Au sujet de la preuve de la fraude, n'oublions pas que le Conseil des gardiens de la révolution a constaté qu'il y avait eu un taux de participation supérieur à 100% dans 50 bureaux de vote (les plaintes de l'opposition concernaient en tout 174 bureaux de vote), tout en estimant que le résultat n'en avait pas été faussé. Un esprit clair tire rapidement les bonnes conclusions sans avoir besoin d'un rapport détaillant les fraudes de l'épaisseur d'un annuaire téléphonique
Les fractures se sont multipliées au sein des institutions de la République islamique et du clergé, elles sont devenues très visibles. Ce constat est sans doute plus important que la question de la preuve de la fraude électorale. La controverse au sujet de la fraude a suffit à discréditer dans un certaine mesure les institutions actuelles. Désormais affaibli, le régime est en proie aux secousses provoquées par des affrontements internes (aux institutions politiques et religieuses). La réforme risque de venir plus sûrement du régime lui même que d'une contestation populaire. Réforme vers une république islamique plus démocratique ou réforme dans le sens du millénarisme de Ahmadinejad.
Il y a l'exemple de Montazeri posté par Narduccio qui est intéressant. D'autres exemples, nombreux, datent du mois de juin.

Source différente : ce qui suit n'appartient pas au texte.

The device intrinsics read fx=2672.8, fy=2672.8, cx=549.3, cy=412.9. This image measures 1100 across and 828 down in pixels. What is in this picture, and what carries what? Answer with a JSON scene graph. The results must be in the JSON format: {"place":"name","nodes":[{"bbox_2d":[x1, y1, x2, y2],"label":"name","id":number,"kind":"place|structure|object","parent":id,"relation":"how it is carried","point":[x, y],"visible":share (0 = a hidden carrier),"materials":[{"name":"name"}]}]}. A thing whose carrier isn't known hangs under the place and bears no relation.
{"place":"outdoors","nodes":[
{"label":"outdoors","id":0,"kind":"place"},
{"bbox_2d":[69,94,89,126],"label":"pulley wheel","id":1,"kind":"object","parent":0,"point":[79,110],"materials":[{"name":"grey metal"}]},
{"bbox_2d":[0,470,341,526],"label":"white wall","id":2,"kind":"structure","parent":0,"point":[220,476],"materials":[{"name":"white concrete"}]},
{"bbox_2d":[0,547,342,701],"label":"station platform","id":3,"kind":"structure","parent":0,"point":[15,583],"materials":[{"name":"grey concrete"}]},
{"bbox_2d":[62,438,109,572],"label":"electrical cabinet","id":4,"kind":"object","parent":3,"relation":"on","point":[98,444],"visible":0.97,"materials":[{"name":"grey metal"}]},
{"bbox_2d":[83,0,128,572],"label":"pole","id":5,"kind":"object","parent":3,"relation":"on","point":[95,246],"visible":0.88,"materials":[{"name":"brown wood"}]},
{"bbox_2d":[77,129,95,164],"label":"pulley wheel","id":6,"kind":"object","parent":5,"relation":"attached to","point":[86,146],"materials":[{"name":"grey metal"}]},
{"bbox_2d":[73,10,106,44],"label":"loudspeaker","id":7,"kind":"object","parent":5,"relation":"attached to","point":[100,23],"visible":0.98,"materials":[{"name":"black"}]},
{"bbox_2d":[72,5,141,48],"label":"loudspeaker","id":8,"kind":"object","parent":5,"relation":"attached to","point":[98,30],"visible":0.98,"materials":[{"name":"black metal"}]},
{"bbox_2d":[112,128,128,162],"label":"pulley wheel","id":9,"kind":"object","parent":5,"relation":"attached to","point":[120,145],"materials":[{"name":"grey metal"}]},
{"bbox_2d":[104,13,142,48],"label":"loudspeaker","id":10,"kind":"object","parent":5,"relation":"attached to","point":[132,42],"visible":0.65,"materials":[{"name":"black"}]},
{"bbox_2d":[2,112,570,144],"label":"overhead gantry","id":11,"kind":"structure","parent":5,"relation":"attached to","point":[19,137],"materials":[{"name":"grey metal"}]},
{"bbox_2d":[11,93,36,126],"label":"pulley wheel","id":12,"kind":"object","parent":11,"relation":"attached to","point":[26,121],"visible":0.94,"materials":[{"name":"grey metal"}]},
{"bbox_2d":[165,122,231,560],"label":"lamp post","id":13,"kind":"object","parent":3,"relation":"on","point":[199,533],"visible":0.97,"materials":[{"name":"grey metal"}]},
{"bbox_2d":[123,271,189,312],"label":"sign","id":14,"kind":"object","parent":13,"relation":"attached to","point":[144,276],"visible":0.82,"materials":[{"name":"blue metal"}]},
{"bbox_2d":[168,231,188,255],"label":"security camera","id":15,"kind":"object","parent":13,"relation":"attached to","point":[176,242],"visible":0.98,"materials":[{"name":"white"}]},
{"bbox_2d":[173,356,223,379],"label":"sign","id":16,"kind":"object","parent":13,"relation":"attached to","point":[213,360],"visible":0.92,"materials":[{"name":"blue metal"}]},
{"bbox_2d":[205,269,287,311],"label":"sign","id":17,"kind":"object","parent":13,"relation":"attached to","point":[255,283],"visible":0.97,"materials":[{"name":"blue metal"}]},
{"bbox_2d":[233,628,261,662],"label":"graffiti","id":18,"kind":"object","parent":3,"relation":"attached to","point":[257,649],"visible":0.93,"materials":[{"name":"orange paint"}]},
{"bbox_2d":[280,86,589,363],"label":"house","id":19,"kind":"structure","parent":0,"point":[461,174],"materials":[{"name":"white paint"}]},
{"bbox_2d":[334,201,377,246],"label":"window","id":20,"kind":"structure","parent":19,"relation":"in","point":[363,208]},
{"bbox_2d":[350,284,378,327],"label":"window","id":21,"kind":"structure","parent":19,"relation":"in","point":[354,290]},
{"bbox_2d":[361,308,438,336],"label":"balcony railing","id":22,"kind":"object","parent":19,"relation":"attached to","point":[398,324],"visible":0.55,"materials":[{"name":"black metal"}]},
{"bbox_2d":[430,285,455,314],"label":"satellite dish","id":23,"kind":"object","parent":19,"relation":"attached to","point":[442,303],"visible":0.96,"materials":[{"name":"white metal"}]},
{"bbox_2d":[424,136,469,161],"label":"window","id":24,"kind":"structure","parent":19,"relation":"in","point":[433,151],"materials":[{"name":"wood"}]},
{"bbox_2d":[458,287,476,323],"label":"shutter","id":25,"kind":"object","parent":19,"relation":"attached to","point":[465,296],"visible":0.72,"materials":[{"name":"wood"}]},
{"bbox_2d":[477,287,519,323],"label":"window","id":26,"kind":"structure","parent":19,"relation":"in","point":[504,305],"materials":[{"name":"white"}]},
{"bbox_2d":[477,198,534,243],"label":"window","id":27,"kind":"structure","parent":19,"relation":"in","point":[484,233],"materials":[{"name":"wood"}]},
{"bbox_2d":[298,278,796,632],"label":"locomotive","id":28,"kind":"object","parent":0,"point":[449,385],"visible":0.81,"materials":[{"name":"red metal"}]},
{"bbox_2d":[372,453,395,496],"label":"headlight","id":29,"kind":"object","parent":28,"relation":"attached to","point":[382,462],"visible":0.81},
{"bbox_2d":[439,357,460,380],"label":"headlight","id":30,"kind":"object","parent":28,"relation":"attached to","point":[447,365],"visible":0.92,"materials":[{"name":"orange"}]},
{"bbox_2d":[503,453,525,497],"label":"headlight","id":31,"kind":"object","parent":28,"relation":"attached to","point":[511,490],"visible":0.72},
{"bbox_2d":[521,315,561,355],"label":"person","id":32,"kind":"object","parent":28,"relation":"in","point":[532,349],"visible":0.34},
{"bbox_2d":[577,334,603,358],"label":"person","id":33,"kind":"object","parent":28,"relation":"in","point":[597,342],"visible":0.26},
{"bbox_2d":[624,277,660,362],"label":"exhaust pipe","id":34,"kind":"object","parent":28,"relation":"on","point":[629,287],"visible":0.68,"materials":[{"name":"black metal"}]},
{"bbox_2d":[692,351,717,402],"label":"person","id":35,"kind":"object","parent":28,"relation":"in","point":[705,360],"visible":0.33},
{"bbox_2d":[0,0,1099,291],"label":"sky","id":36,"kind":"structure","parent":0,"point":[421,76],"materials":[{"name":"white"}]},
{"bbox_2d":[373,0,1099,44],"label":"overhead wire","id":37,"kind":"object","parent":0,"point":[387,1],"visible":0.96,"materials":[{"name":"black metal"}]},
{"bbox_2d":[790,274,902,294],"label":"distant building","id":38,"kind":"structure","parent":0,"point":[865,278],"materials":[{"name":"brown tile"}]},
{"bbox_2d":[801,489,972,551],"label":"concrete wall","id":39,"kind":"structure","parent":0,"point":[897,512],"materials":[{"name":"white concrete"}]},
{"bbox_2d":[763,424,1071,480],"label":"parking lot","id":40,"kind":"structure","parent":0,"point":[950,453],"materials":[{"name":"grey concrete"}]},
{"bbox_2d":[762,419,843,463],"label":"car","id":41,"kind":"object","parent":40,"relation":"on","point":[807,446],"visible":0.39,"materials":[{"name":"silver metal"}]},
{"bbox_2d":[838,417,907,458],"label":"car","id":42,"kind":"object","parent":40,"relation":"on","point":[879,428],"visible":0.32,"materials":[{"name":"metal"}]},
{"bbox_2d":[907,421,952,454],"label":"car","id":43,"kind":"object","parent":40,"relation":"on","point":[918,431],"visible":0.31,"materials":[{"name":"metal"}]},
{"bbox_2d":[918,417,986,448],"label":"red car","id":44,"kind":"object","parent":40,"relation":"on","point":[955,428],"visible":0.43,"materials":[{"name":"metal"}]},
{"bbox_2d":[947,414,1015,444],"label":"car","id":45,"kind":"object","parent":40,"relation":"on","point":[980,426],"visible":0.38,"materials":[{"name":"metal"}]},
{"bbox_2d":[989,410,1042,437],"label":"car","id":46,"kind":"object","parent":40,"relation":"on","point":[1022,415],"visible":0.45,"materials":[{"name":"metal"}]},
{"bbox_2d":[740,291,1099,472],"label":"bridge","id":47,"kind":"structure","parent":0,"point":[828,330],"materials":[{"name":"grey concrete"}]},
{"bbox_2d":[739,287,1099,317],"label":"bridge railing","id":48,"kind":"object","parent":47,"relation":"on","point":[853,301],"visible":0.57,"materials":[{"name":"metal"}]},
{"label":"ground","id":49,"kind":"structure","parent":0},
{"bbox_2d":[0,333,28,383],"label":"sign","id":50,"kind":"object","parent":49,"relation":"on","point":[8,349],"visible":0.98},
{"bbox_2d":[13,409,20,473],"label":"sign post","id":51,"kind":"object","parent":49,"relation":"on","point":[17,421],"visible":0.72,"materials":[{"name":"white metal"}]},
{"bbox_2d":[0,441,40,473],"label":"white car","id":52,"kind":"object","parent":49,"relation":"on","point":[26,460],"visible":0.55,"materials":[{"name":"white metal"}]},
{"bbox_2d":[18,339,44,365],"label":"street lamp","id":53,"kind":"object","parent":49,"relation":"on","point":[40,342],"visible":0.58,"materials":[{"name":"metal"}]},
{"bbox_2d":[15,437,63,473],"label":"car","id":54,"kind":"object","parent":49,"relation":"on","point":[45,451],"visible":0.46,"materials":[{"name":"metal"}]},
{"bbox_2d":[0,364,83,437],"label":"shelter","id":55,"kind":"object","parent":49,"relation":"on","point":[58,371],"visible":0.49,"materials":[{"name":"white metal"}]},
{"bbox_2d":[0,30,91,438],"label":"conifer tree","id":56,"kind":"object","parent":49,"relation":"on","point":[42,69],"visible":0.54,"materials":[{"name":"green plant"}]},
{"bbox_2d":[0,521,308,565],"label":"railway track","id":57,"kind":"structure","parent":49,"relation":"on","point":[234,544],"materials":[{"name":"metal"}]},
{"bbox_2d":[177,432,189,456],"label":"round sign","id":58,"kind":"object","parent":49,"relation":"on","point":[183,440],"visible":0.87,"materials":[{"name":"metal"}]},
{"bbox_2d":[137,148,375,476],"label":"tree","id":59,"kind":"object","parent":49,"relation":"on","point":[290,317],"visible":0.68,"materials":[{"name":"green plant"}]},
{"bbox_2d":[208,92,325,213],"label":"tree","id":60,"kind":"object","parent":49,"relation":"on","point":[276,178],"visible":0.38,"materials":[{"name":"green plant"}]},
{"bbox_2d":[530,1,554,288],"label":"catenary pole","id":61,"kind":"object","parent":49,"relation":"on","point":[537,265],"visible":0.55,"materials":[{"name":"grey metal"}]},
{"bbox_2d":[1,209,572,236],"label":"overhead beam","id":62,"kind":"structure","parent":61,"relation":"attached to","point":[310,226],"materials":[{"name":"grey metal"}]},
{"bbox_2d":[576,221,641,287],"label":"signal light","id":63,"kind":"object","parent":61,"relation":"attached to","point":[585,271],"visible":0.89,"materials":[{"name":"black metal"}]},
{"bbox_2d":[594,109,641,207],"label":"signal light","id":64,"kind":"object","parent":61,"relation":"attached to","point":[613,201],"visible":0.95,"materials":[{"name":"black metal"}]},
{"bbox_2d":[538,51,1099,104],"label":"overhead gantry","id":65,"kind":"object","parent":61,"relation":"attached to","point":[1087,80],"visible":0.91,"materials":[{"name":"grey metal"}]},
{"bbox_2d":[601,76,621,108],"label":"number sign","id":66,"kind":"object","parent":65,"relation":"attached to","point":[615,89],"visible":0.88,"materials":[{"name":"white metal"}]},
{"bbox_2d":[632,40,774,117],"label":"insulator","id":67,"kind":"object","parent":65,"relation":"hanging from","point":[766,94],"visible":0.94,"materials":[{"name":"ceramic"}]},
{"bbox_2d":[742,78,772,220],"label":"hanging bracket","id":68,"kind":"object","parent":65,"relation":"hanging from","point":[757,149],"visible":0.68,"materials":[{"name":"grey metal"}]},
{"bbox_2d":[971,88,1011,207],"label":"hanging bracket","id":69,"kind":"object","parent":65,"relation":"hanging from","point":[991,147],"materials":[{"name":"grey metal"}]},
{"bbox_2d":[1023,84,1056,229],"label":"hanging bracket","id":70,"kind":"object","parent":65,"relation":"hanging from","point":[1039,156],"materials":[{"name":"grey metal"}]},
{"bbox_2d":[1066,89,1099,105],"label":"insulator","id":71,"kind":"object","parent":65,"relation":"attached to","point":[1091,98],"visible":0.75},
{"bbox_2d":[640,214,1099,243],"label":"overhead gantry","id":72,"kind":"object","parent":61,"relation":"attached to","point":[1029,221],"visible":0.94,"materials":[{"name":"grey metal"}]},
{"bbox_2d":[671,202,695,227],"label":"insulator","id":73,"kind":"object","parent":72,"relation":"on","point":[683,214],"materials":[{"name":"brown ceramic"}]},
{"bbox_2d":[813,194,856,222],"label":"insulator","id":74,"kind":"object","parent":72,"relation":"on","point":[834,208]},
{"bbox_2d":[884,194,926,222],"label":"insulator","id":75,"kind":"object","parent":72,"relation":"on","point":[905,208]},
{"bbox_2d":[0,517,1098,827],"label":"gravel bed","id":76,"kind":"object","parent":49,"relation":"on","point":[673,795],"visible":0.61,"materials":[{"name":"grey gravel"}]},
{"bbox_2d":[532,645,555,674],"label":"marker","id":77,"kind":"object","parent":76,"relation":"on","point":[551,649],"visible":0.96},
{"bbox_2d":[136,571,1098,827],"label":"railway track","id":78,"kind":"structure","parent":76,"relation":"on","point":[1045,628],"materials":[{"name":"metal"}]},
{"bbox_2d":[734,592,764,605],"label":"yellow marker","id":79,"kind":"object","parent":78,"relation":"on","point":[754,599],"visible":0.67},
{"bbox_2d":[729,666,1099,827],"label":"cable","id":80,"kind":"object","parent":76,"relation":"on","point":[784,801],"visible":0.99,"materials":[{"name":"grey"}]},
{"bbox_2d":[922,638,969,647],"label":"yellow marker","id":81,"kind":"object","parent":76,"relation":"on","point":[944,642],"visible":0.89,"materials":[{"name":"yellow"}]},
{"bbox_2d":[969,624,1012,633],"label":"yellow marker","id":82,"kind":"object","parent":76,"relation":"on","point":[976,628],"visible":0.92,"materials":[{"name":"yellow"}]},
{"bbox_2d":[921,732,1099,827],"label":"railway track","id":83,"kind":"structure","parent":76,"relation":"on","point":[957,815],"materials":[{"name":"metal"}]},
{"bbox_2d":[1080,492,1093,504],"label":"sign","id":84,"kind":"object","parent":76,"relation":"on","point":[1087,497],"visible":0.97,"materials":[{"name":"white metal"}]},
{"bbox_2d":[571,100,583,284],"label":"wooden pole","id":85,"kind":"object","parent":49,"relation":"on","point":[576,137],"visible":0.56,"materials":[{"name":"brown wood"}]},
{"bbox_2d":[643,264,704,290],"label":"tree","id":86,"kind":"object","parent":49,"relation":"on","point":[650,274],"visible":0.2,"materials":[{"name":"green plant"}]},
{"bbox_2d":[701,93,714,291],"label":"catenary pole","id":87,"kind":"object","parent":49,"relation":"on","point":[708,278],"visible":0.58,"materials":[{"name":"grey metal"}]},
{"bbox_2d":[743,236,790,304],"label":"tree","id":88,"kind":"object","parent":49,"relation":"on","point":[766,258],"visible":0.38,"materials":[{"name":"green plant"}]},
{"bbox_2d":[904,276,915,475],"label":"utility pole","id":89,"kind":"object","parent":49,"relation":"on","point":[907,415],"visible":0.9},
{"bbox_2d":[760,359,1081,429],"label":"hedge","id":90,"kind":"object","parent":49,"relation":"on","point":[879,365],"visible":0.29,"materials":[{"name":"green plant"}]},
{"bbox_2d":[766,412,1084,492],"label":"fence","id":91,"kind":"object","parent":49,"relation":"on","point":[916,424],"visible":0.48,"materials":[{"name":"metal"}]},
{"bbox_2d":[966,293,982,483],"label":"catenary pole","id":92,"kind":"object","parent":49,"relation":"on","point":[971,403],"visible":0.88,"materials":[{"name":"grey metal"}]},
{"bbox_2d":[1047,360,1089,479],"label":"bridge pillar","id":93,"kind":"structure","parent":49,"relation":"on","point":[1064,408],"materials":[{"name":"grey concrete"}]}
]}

Certains officiers des bassiji et des pasdaran avaient refusé de participer aux opérations de répression. De l'autre côté, certains clercs du camp Ahmadinejad se sont déchainés. Par exemple, l'ayatollah Mesbah Yazdi a produit fin juin une fatwa autorisant la mise à mort des candidats réformateurs (toutefois son rang dans le clergé chiite l'empêche d'être une source de jurisprudence sans l'accord d'un grand ayatollah).
Les frontières de chaque camp sont floues pour le moment. Finalement, on trouve des partisans de chacune des causes dans toutes les institutions (bien que certaines sont plus franchement contestataires telle l'Assemblée des experts présidée par Rafsanjani). Rafsanjani avait fait mine de menacer Khamenei de destitution en brandissant l'arme du 111e principe de la Constitution. Sa fille avait d'ailleurs été arrêtée par la police et retenue prisonnière pendant la plus grande partie des troubles. Le Président du Majlis d'Iran, Larijani, avait lui aussi déploré que le sommet de l'Etat en faisait trop en faveur du camp du Président sortant. Il semble d'ailleurs qu'il avait menacé de demander des comptes pour les victimes de la répression au cours des premiers jours du mouvement.
A part cela, une chose pourrait entretenir la contestation parmi le public. Il s'agit des cérémonies de deuil à la mémoire des martyrs (chahid) morts au cours de manifestations. Il y a des commémorations tous les 3, 7 et 40 jours. Cet engrenage avait d'ailleurs entretenu la flamme de la contestation lors de la Révolution islamique. La grève générale du bâzâr de Téhéran du mois de juin a cependant été un échec, ce qui laisse encore une fois penser que pour l'instant le danger de réforme qui pèse sur Khamenei est tapi dans l'ombre du pouvoir.